TASK TO CARRY OUT
From the records below, take each line where the string "most" shows up and copy it.

☆ ☆ ☆

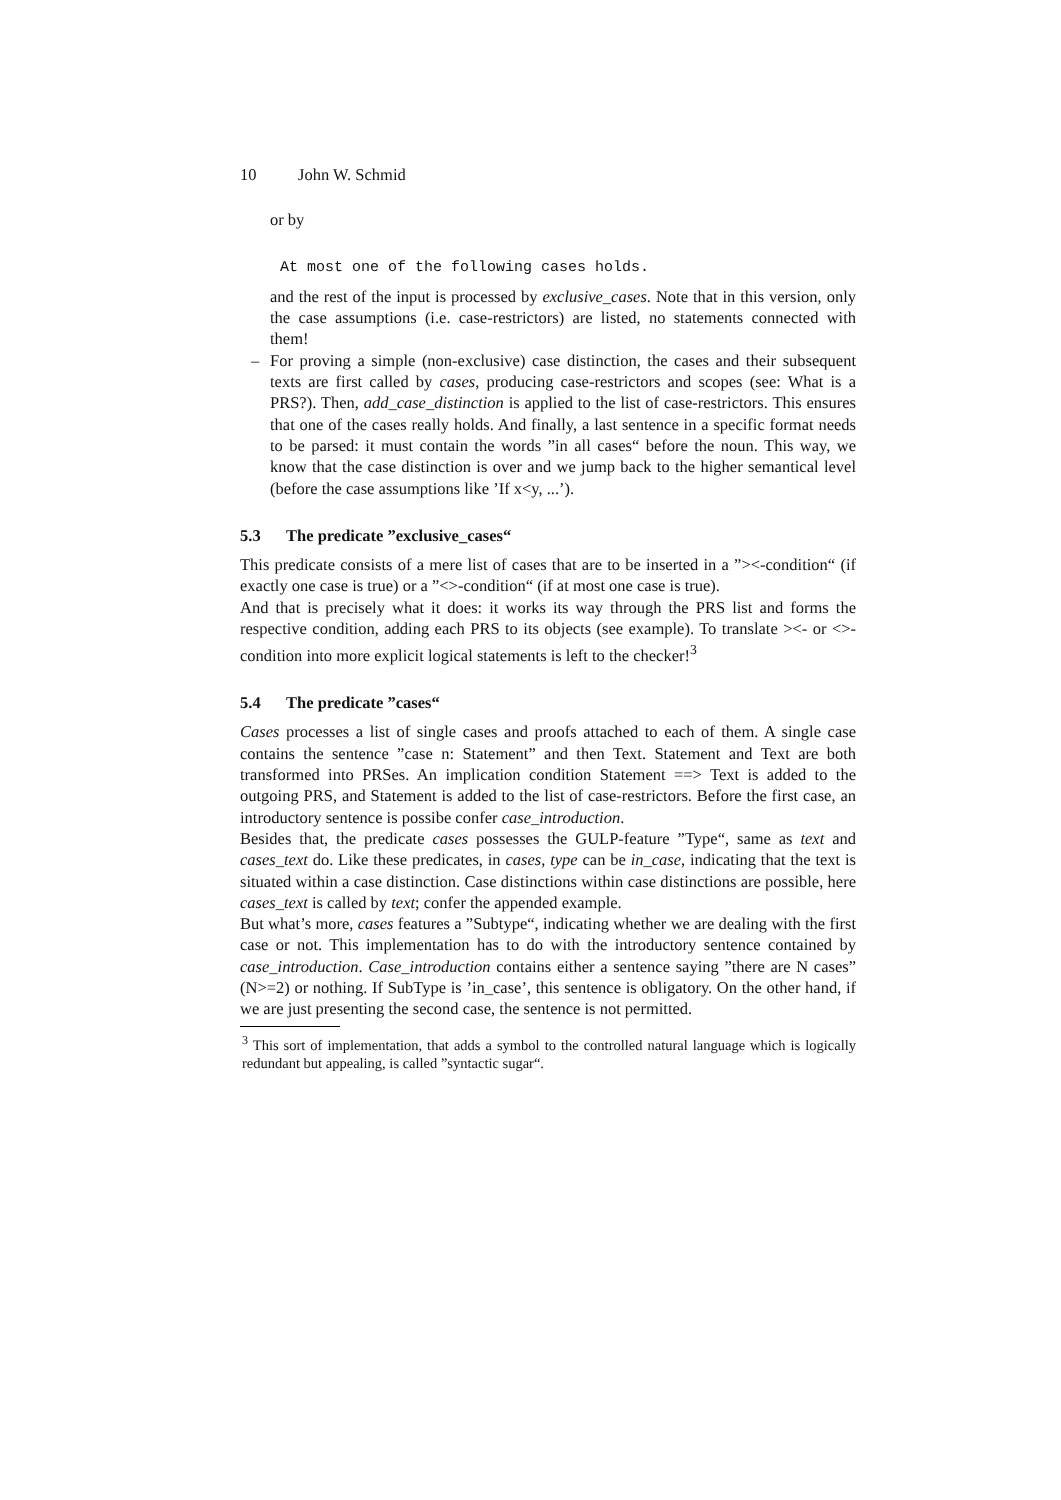10 John W. Schmid
or by
At most one of the following cases holds.
and the rest of the input is processed by exclusive_cases. Note that in this version, only the case assumptions (i.e. case-restrictors) are listed, no statements connected with them!
– For proving a simple (non-exclusive) case distinction, the cases and their subsequent texts are first called by cases, producing case-restrictors and scopes (see: What is a PRS?). Then, add_case_distinction is applied to the list of case-restrictors. This ensures that one of the cases really holds. And finally, a last sentence in a specific format needs to be parsed: it must contain the words ”in all cases“ before the noun. This way, we know that the case distinction is over and we jump back to the higher semantical level (before the case assumptions like ’If x<y, ...’).
5.3 The predicate ”exclusive_cases“
This predicate consists of a mere list of cases that are to be inserted in a ”><-condition“ (if exactly one case is true) or a ”<>-condition“ (if at most one case is true).
And that is precisely what it does: it works its way through the PRS list and forms the respective condition, adding each PRS to its objects (see example). To translate ><- or <>-condition into more explicit logical statements is left to the checker!<sup>3</sup>
5.4 The predicate ”cases“
Cases processes a list of single cases and proofs attached to each of them. A single case contains the sentence ”case n: Statement” and then Text. Statement and Text are both transformed into PRSes. An implication condition Statement ==> Text is added to the outgoing PRS, and Statement is added to the list of case-restrictors. Before the first case, an introductory sentence is possibe confer case_introduction.
Besides that, the predicate cases possesses the GULP-feature ”Type“, same as text and cases_text do. Like these predicates, in cases, type can be in_case, indicating that the text is situated within a case distinction. Case distinctions within case distinctions are possible, here cases_text is called by text; confer the appended example.
But what’s more, cases features a ”Subtype“, indicating whether we are dealing with the first case or not. This implementation has to do with the introductory sentence contained by case_introduction. Case_introduction contains either a sentence saying ”there are N cases” (N>=2) or nothing. If SubType is ’in_case’, this sentence is obligatory. On the other hand, if we are just presenting the second case, the sentence is not permitted.
<sup>3</sup> This sort of implementation, that adds a symbol to the controlled natural language which is logically redundant but appealing, is called ”syntactic sugar“.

☆ ☆ ☆

RESPONSE BOX
At most one of the following cases holds.
This predicate consists of a mere list of cases that are to be inserted in a ”><-condition“ (if exactly one case is true) or a ”<>-condition“ (if at most one case is true).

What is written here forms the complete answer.